The Orange Dev Tracker is powered by a forensic Git analysis pipeline. We reconstruct the 15-year history of the project to understand the evolution of the software and the people behind it.

Contributors & Aliases

We track individuals who have authored at least one commit. Because developers often use multiple aliases, we apply identity resolution to unify them into unique human identities.

Unique Contributors Engine: clean.py

Total count of distinct individuals with aliases unified via a graph clustering algorithm.

Methodology
We build a relational graph where names and emails are nodes. Edges are drawn when they appear in the same commit. Connected components represent a single identity.
Resolution
Known pseudonyms (e.g., sipaPieter Wuille) are manually fused using our aliases_lookup.json index.

Maintainer Tracking

Maintainers are the technical gatekeepers of the project. We track both historical lineage and current authority.

The Trusted Circle

Historical (Author Era)
Verified via community records (StackExchange) for early committers like Satoshi Nakamoto, Laszlo Hanyecz, and Gavin Andresen.
Modern (Merge Era)
Identified by the committer_email on is_merge = True commits, cross-referenced with the trusted-keys whitelist from the repository.

Codebase & LOC

We measure project size using a combination of static analysis (current state) and historical churn replays (evolution).

Logic Lines of Code (LLOC)

Included
C++, Python (Tests), C, and Shell scripts.
Excluded
Qt translations (.ts), UI forms (.ui), documentation (.md), and generated assets.

Categories & Mapping

Every file in the Bitcoin Core repository is assigned a functional category. This allows us to track development focus and calculate risk-weighted impact scores.

Priority Rules

To ensure cross-cutting work like Testing and Documentation is correctly captured, we apply rules in a specific priority order. Cross-subsystem tests are identified first. For example, a file residing in src/wallet/test/ is categorized as Tests (QA), not Wallet, because its primary function is validation rather than feature logic.

Full Category Index

Category Primary Paths / Patterns Core Role
Consensus src/consensus/, src/validation Protocol invariant rules
Cryptography src/crypto/, src/secp256k1/ Mathematical primitives
Core Libs src/kernel/, src/script/ Architectural scaffolding
P2P Network src/net/, src/protocol Communication fabric
Database src/leveldb/, src/dbwrapper Persistence & Indexing
Utilities src/util/, src/support/ Shared helpers
Node & RPC src/node/, src/rpc/ Application & Interface
Wallet src/wallet/, src/interfaces Key & Coin management
GUI src/qt/ Visual presentation
Tests (QA) /test/, /fuzz/, */test/*.cpp Global & subsystem validation
Build & CI ci/, Makefile, depends/ Compilation & DevOps
Documentation doc/, *.md Education & Guides

Impact & Criticality

We use a Risk-Weighted Impact Model to visualize development focus. Not all code is equal; a bug in Consensus is existential, while a typo in Documentation is minor.

Weighting Groups

Security Group (50x)
50x Consensus, Cryptography, Core Libs.
Resilience Group (30x - 40x)
40x P2P Network. 30x Database, Utilities.
Usability Group (10x - 20x)
20x Wallet. 10x Node & RPC, GUI.
Quality & Education (1x - 5x)
5x Tests, Build & CI. 1x Documentation.

The Formula

Impact scores are calculated using fractional attribution to prevent over-counting multi-category work.
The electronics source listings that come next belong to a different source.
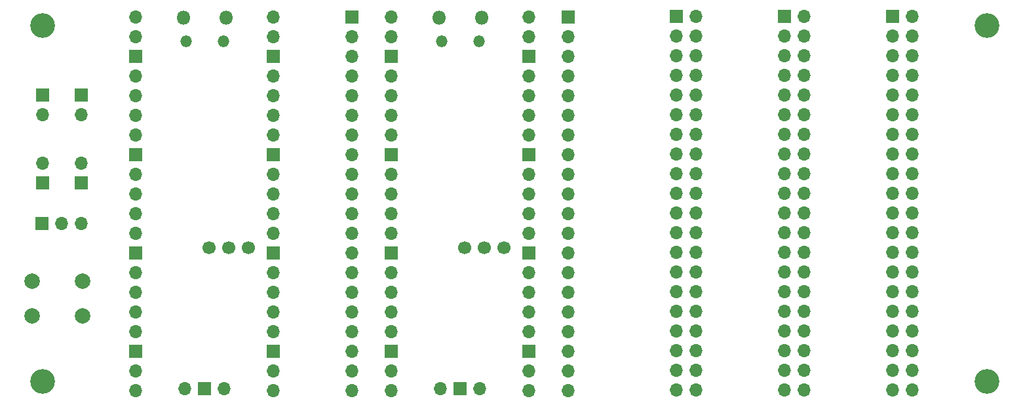
<source format=gbr>
%TF.GenerationSoftware,KiCad,Pcbnew,7.0.2*%
%TF.CreationDate,2023-05-26T12:13:05+09:00*%
%TF.ProjectId,KiCad,4b694361-642e-46b6-9963-61645f706362,rev?*%
%TF.SameCoordinates,PX41cdb40PY67f3540*%
%TF.FileFunction,Soldermask,Bot*%
%TF.FilePolarity,Negative*%
%FSLAX46Y46*%
G04 Gerber Fmt 4.6, Leading zero omitted, Abs format (unit mm)*
G04 Created by KiCad (PCBNEW 7.0.2) date 2023-05-26 12:13:05*
%MOMM*%
%LPD*%
G01*
G04 APERTURE LIST*
%ADD10O,1.800000X1.800000*%
%ADD11O,1.500000X1.500000*%
%ADD12O,1.700000X1.700000*%
%ADD13R,1.700000X1.700000*%
%ADD14C,1.700000*%
%ADD15C,3.200000*%
%ADD16C,2.000000*%
G04 APERTURE END LIST*
D10*
%TO.C,U1*%
X55275000Y51000000D03*
D11*
X55575000Y47970000D03*
X60425000Y47970000D03*
D10*
X60725000Y51000000D03*
D12*
X49110000Y51130000D03*
X49110000Y48590000D03*
D13*
X49110000Y46050000D03*
D12*
X49110000Y43510000D03*
X49110000Y40970000D03*
X49110000Y38430000D03*
X49110000Y35890000D03*
D13*
X49110000Y33350000D03*
D12*
X49110000Y30810000D03*
X49110000Y28270000D03*
X49110000Y25730000D03*
X49110000Y23190000D03*
D13*
X49110000Y20650000D03*
D12*
X49110000Y18110000D03*
X49110000Y15570000D03*
X49110000Y13030000D03*
X49110000Y10490000D03*
D13*
X49110000Y7950000D03*
D12*
X49110000Y5410000D03*
X49110000Y2870000D03*
X66890000Y2870000D03*
X66890000Y5410000D03*
D13*
X66890000Y7950000D03*
D12*
X66890000Y10490000D03*
X66890000Y13030000D03*
X66890000Y15570000D03*
X66890000Y18110000D03*
D13*
X66890000Y20650000D03*
D12*
X66890000Y23190000D03*
X66890000Y25730000D03*
X66890000Y28270000D03*
X66890000Y30810000D03*
D13*
X66890000Y33350000D03*
D12*
X66890000Y35890000D03*
X66890000Y38430000D03*
X66890000Y40970000D03*
X66890000Y43510000D03*
D13*
X66890000Y46050000D03*
D12*
X66890000Y48590000D03*
X66890000Y51130000D03*
X55460000Y3100000D03*
D14*
X58550000Y21300000D03*
D13*
X58000000Y3100000D03*
D14*
X61100000Y21300000D03*
D12*
X60540000Y3100000D03*
D14*
X63650000Y21300000D03*
%TD*%
D10*
%TO.C,U2*%
X22255000Y51000000D03*
D11*
X22555000Y47970000D03*
X27405000Y47970000D03*
D10*
X27705000Y51000000D03*
D12*
X16090000Y51130000D03*
X16090000Y48590000D03*
D13*
X16090000Y46050000D03*
D12*
X16090000Y43510000D03*
X16090000Y40970000D03*
X16090000Y38430000D03*
X16090000Y35890000D03*
D13*
X16090000Y33350000D03*
D12*
X16090000Y30810000D03*
X16090000Y28270000D03*
X16090000Y25730000D03*
X16090000Y23190000D03*
D13*
X16090000Y20650000D03*
D12*
X16090000Y18110000D03*
X16090000Y15570000D03*
X16090000Y13030000D03*
X16090000Y10490000D03*
D13*
X16090000Y7950000D03*
D12*
X16090000Y5410000D03*
X16090000Y2870000D03*
X33870000Y2870000D03*
X33870000Y5410000D03*
D13*
X33870000Y7950000D03*
D12*
X33870000Y10490000D03*
X33870000Y13030000D03*
X33870000Y15570000D03*
X33870000Y18110000D03*
D13*
X33870000Y20650000D03*
D12*
X33870000Y23190000D03*
X33870000Y25730000D03*
X33870000Y28270000D03*
X33870000Y30810000D03*
D13*
X33870000Y33350000D03*
D12*
X33870000Y35890000D03*
X33870000Y38430000D03*
X33870000Y40970000D03*
X33870000Y43510000D03*
D13*
X33870000Y46050000D03*
D12*
X33870000Y48590000D03*
X33870000Y51130000D03*
X22440000Y3100000D03*
D14*
X25530000Y21300000D03*
D13*
X24980000Y3100000D03*
D14*
X28080000Y21300000D03*
D12*
X27520000Y3100000D03*
D14*
X30630000Y21300000D03*
%TD*%
D13*
%TO.C,J3*%
X85935000Y51215000D03*
D12*
X85935000Y48675000D03*
X85935000Y46135000D03*
X85935000Y43595000D03*
X85935000Y41055000D03*
X85935000Y38515000D03*
X85935000Y35975000D03*
X85935000Y33435000D03*
X85935000Y30895000D03*
X85935000Y28355000D03*
X85935000Y25815000D03*
X85935000Y23275000D03*
X85935000Y20735000D03*
X85935000Y18195000D03*
X85935000Y15655000D03*
X85935000Y13115000D03*
X85935000Y10575000D03*
X85935000Y8035000D03*
X85935000Y5495000D03*
X85935000Y2955000D03*
X88475000Y2955000D03*
X88475000Y5495000D03*
X88475000Y8035000D03*
X88475000Y10575000D03*
X88475000Y13115000D03*
X88475000Y15655000D03*
X88475000Y18195000D03*
X88475000Y20735000D03*
X88475000Y23275000D03*
X88475000Y25815000D03*
X88475000Y28355000D03*
X88475000Y30895000D03*
X88475000Y33435000D03*
X88475000Y35975000D03*
X88475000Y38515000D03*
X88475000Y41055000D03*
X88475000Y43595000D03*
X88475000Y46135000D03*
X88475000Y48675000D03*
X88475000Y51215000D03*
%TD*%
D13*
%TO.C,J1*%
X113875000Y51215000D03*
D12*
X113875000Y48675000D03*
X113875000Y46135000D03*
X113875000Y43595000D03*
X113875000Y41055000D03*
X113875000Y38515000D03*
X113875000Y35975000D03*
X113875000Y33435000D03*
X113875000Y30895000D03*
X113875000Y28355000D03*
X113875000Y25815000D03*
X113875000Y23275000D03*
X113875000Y20735000D03*
X113875000Y18195000D03*
X113875000Y15655000D03*
X113875000Y13115000D03*
X113875000Y10575000D03*
X113875000Y8035000D03*
X113875000Y5495000D03*
X113875000Y2955000D03*
X116415000Y2955000D03*
X116415000Y5495000D03*
X116415000Y8035000D03*
X116415000Y10575000D03*
X116415000Y13115000D03*
X116415000Y15655000D03*
X116415000Y18195000D03*
X116415000Y20735000D03*
X116415000Y23275000D03*
X116415000Y25815000D03*
X116415000Y28355000D03*
X116415000Y30895000D03*
X116415000Y33435000D03*
X116415000Y35975000D03*
X116415000Y38515000D03*
X116415000Y41055000D03*
X116415000Y43595000D03*
X116415000Y46135000D03*
X116415000Y48675000D03*
X116415000Y51215000D03*
%TD*%
D13*
%TO.C,J2*%
X99910000Y51215000D03*
D12*
X99910000Y48675000D03*
X99910000Y46135000D03*
X99910000Y43595000D03*
X99910000Y41055000D03*
X99910000Y38515000D03*
X99910000Y35975000D03*
X99910000Y33435000D03*
X99910000Y30895000D03*
X99910000Y28355000D03*
X99910000Y25815000D03*
X99910000Y23275000D03*
X99910000Y20735000D03*
X99910000Y18195000D03*
X99910000Y15655000D03*
X99910000Y13115000D03*
X99910000Y10575000D03*
X99910000Y8035000D03*
X99910000Y5495000D03*
X99910000Y2955000D03*
X102450000Y2955000D03*
X102450000Y5495000D03*
X102450000Y8035000D03*
X102450000Y10575000D03*
X102450000Y13115000D03*
X102450000Y15655000D03*
X102450000Y18195000D03*
X102450000Y20735000D03*
X102450000Y23275000D03*
X102450000Y25815000D03*
X102450000Y28355000D03*
X102450000Y30895000D03*
X102450000Y33435000D03*
X102450000Y35975000D03*
X102450000Y38515000D03*
X102450000Y41055000D03*
X102450000Y43595000D03*
X102450000Y46135000D03*
X102450000Y48675000D03*
X102450000Y51215000D03*
%TD*%
D13*
%TO.C,J6*%
X3960000Y24450000D03*
D12*
X6500000Y24450000D03*
X9040000Y24450000D03*
%TD*%
D15*
%TO.C,H2*%
X4000000Y50000000D03*
%TD*%
D13*
%TO.C,JP3*%
X4000000Y29660000D03*
D12*
X4000000Y32200000D03*
%TD*%
D13*
%TO.C,J4*%
X44030000Y51100000D03*
D12*
X44030000Y48560000D03*
X44030000Y46020000D03*
X44030000Y43480000D03*
X44030000Y40940000D03*
X44030000Y38400000D03*
X44030000Y35860000D03*
X44030000Y33320000D03*
X44030000Y30780000D03*
X44030000Y28240000D03*
X44030000Y25700000D03*
X44030000Y23160000D03*
X44030000Y20620000D03*
X44030000Y18080000D03*
X44030000Y15540000D03*
X44030000Y13000000D03*
X44030000Y10460000D03*
X44030000Y7920000D03*
X44030000Y5380000D03*
X44030000Y2840000D03*
%TD*%
D13*
%TO.C,JP1*%
X9000000Y41000000D03*
D12*
X9000000Y38460000D03*
%TD*%
D13*
%TO.C,JP4*%
X9000000Y29660000D03*
D12*
X9000000Y32200000D03*
%TD*%
D16*
%TO.C,SW1*%
X2680000Y17016000D03*
X9180000Y17016000D03*
X2680000Y12516000D03*
X9180000Y12516000D03*
%TD*%
D15*
%TO.C,H4*%
X126000000Y4000000D03*
%TD*%
D13*
%TO.C,JP2*%
X4000000Y41000000D03*
D12*
X4000000Y38460000D03*
%TD*%
D13*
%TO.C,J5*%
X71970000Y51100000D03*
D12*
X71970000Y48560000D03*
X71970000Y46020000D03*
X71970000Y43480000D03*
X71970000Y40940000D03*
X71970000Y38400000D03*
X71970000Y35860000D03*
X71970000Y33320000D03*
X71970000Y30780000D03*
X71970000Y28240000D03*
X71970000Y25700000D03*
X71970000Y23160000D03*
X71970000Y20620000D03*
X71970000Y18080000D03*
X71970000Y15540000D03*
X71970000Y13000000D03*
X71970000Y10460000D03*
X71970000Y7920000D03*
X71970000Y5380000D03*
X71970000Y2840000D03*
%TD*%
D15*
%TO.C,H1*%
X126000000Y50000000D03*
%TD*%
%TO.C,H3*%
X4000000Y4000000D03*
%TD*%
M02*

</source>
Score = Σ (Commit × Weight × 1/N)

Data Sources

Transparency is our priority. You can verify all static classification data directly via our repository.

Verified Data Assets

These JSON files provide the ground truth for our forensics. We invite the community to review and suggest improvements via PRs.

Identity & Aliases
Unifies multiple developer identities (names/emails) into single human entities.
aliases_lookup.json
Maintainer Trust
The whitelist of historical and active maintainers authorized to merge code.
maintainers_lookup.json
Corporate Sponsorship
Heuristics for mapping emails and companies to sponsorship status.
sponsors_lookup.json
Regional Identification
Verified geographical locations for contributors (where public).
identified_locations.json